César est déjà présent en Armorique, avec l’infanterie qui a précédemment mené les attaques terrestres. Le jour de la bataille, il se trouve probablement dans la commune actuelle d’Arzon, sur le tumulus de Tumiac (« Butte de César ») ou sur le cairn du Petit-Mont.
L’historien Pierre Emmanuelli décrit la bataille maritime en quatre temps. D’abord les Vénètes, largement favorisés par le vent matinal, se portent contre les Romains ; il est environ 9 h. Leur stratégie vise à faire le plus de dégâts possibles parmi les navires ennemis, moins solides, en les percutant. Brutus, encore au mouillage et donc plus ou moins acculé, tente alors de gagner le large, au risque de voir la supériorité des navires vénètes s’exprimer. Il bénéficie bientôt d’un atout majeur cependant : le vent faiblit jusqu’à s’arrêter, et le combat naval reprend des allures connues, où l’expérience des Romains se fait jour, habitués qu’ils sont aux manœuvres rapides et aux abordages violents. Les Vénètes sont peu à peu débordés et leurs vaisseaux détruits ou rendus inutilisables par les armes ennemies.
La bataille s’achève sur une lourde défaite pour ceux-ci, suivie d’une répression sévère de la part de César : leurs dirigeants sont mis à mort et une grande partie de la population est vendue comme esclaves.

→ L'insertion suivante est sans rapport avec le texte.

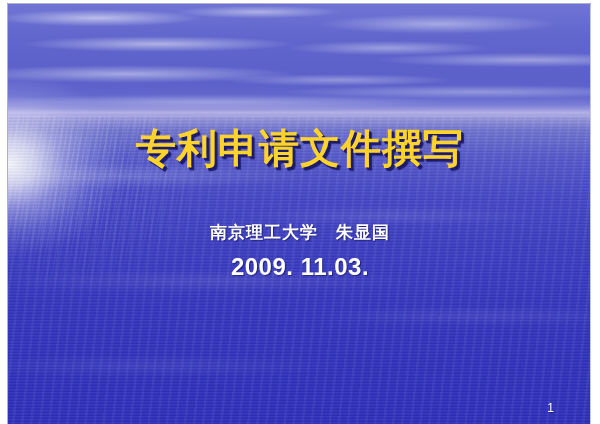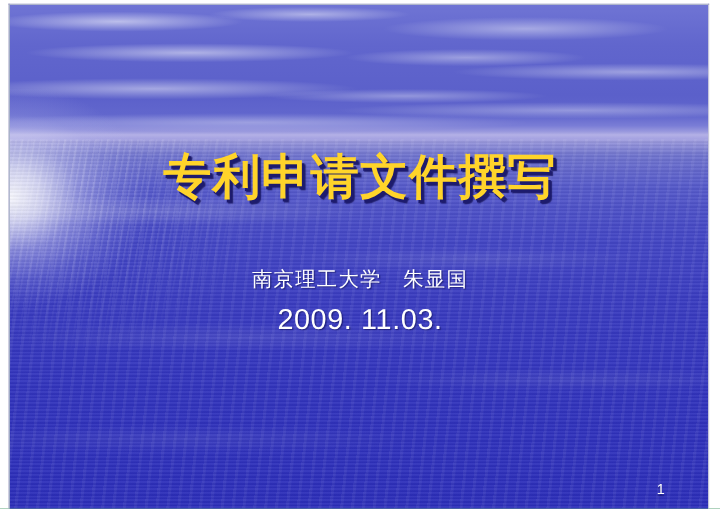--- a/index.html
+++ b/index.html
@@ -8,21 +8,21 @@
     background: #ffffff;
   }
   body {
     font-family: "Liberation Sans", "DejaVu Sans", sans-serif;
   }
 
   .slide-root {
     position: relative;
     width: 600px;
     height: 424px;
-    background: #15803d;
+    background: #000000;
     overflow: hidden;
   }
 
   
   .slide-photo {
     position: absolute;
     left: 8px;
     top: 4px;
     width: 582px;
     height: 420px;
@@ -166,20 +166,21 @@
     position: absolute;
     left: 0;
     right: 0;
     top: 224px;
     text-align: center;
     color: #ffffff;
     font-size: 17px;
     line-height: 1.0;
     text-shadow: 1px 1px 1px rgba(10,10,70,0.55);
     white-space: nowrap;
+    font-weight: bold;
   }
 
   .subtitle-line-author {
     display: block;
     letter-spacing: 1px;
   }
 
   .subtitle-line-date {
     display: block;
     margin-top: 14px;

Orientations bibliographiques
- IB 80. - CRESTON (R.-Y.), « César et les Vénètes : notes critiques sur la bataille navale livrée par Brutus contre les Vénètes en 56 av. J.-C. », in « Notices d’archéologie armoricaine » des Annales de Bretagne, t. 65/1, 1958, p. 60
- IB 80. - EMMANUELLI (P.), « César et les Vénètes : le combat naval de 56 av. J.-C. », in « Notices d’archéologie armoricaine » des Annales de Bretagne, t. 63/2, 1956, pp. 55-87
- HB 13296.- 11 batailles qui ont fait la Bretagne, sous la dir. de Dominique Page, Skol Vreizh, 2015.